Do you prefer a small lender or a large lender? If you are someone who prefers more personal customer service and a lender who knows your name, you would likely want to go with a smaller lender. If you care more about getting the right interest rate, a larger lender may be your best option. Researching the differences between larger lenders and smaller ones will help you decide which fit is best for you.

Ask Around for Mortgage Companies

A broker is not the only way to find mortgage lenders. Ask your friends, family members or coworkers who have purchased a home within the last few years about their lenders. Getting referrals from those close to you can help you cut through the sea of prospects to find someone you know you can trust.

Talk to Me - A Real Estate Agent

A good agent will not limit recommendations to his or her in-house lenders, and smart loan officers take especially good care of customers recommended by real estate agents. Use this to your advantage, and make sure the lender you speak with knows you came to them through a recommendation from your agent.

Research the Lender’s Reputation

No matter how you hear about a lender- whether from a family member or a website- it is imperative to do a background check.
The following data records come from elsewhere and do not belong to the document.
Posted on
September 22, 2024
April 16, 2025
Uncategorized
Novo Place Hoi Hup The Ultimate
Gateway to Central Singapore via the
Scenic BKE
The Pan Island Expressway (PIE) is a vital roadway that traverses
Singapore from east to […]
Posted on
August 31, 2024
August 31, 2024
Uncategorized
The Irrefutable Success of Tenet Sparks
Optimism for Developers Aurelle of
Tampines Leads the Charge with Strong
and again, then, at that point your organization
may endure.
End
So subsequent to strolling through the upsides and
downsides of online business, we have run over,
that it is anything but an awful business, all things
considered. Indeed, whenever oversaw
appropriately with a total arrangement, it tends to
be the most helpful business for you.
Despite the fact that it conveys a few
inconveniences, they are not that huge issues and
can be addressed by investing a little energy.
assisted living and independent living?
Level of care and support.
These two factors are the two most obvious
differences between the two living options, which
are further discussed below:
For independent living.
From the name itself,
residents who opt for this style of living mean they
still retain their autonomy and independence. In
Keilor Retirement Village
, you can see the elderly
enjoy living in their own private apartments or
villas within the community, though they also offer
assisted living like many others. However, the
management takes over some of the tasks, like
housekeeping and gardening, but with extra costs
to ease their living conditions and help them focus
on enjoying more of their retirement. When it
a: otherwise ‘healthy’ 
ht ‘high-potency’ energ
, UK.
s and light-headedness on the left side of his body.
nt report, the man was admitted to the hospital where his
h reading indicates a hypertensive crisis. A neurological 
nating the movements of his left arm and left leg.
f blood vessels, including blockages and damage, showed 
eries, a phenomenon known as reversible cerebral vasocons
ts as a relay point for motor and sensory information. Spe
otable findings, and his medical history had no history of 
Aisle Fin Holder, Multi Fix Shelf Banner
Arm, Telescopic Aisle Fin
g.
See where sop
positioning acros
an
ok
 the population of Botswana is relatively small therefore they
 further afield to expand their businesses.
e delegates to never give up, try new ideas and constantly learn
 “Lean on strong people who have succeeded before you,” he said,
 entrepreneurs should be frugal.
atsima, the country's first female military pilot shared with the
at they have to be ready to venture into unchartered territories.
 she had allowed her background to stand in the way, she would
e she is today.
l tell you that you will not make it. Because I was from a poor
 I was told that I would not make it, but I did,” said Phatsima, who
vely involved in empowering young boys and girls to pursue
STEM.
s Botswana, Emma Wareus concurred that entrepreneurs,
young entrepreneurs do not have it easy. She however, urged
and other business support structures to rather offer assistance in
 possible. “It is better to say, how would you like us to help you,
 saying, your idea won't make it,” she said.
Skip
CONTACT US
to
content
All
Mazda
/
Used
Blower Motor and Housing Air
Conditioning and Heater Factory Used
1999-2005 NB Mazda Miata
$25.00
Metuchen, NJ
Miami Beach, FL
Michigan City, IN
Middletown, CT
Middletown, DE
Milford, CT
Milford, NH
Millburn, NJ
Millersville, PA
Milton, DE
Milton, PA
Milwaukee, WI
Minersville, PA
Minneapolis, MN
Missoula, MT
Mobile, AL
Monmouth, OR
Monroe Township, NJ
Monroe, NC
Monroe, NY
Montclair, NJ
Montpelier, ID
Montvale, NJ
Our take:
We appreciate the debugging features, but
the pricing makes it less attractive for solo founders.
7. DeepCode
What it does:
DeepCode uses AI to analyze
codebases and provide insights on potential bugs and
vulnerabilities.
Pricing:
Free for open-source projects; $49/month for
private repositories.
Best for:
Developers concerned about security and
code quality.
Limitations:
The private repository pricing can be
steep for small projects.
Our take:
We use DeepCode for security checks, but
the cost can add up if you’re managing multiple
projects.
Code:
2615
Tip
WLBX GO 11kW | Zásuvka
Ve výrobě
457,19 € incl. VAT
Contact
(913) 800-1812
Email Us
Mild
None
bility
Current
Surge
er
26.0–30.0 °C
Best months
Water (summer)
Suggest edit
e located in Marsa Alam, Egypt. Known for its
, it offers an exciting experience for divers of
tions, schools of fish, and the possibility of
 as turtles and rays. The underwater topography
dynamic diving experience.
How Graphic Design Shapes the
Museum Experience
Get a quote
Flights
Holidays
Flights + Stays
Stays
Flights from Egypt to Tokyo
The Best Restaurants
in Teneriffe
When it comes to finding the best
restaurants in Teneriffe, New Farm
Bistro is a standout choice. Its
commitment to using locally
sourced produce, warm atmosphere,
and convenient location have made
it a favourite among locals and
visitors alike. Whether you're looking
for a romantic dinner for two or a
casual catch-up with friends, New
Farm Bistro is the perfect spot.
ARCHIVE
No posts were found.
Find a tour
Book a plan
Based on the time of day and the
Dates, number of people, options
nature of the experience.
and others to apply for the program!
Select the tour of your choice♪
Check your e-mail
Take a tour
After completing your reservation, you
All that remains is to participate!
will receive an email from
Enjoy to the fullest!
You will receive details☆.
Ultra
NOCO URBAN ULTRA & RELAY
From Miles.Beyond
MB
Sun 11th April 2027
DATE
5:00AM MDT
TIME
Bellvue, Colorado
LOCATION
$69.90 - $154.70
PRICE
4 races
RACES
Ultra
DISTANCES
If you can get names of past clients, make sure you speak with them. Check online reviews and don’t hesitate to bring up any questions you have with a potential lender.

Closing the Loan

From the time you submit you're application for a loan, you want to ensure that nothing changes. Here are some examples of things that might cause you an issue with closing your loan.

1. Applying for a credit - Any application for credit will change you're credit score or raise questions from you're lender. Wait till after you close.

2. Do not provide your SSN to anybody in between the time that you apply for a loan, and the closing. Its likely they will be pulling a credit inquiry, and you need to be sure this won't impact your score.

3. Changing Careers - Changing employers or even more impactful, becoming self employed can have a big impact on your credit application

4. Be ready to answer questions that may arise on your documentation from the underwriter.

5. Final checks will be done on all Loans. including employment verification, soft credit check.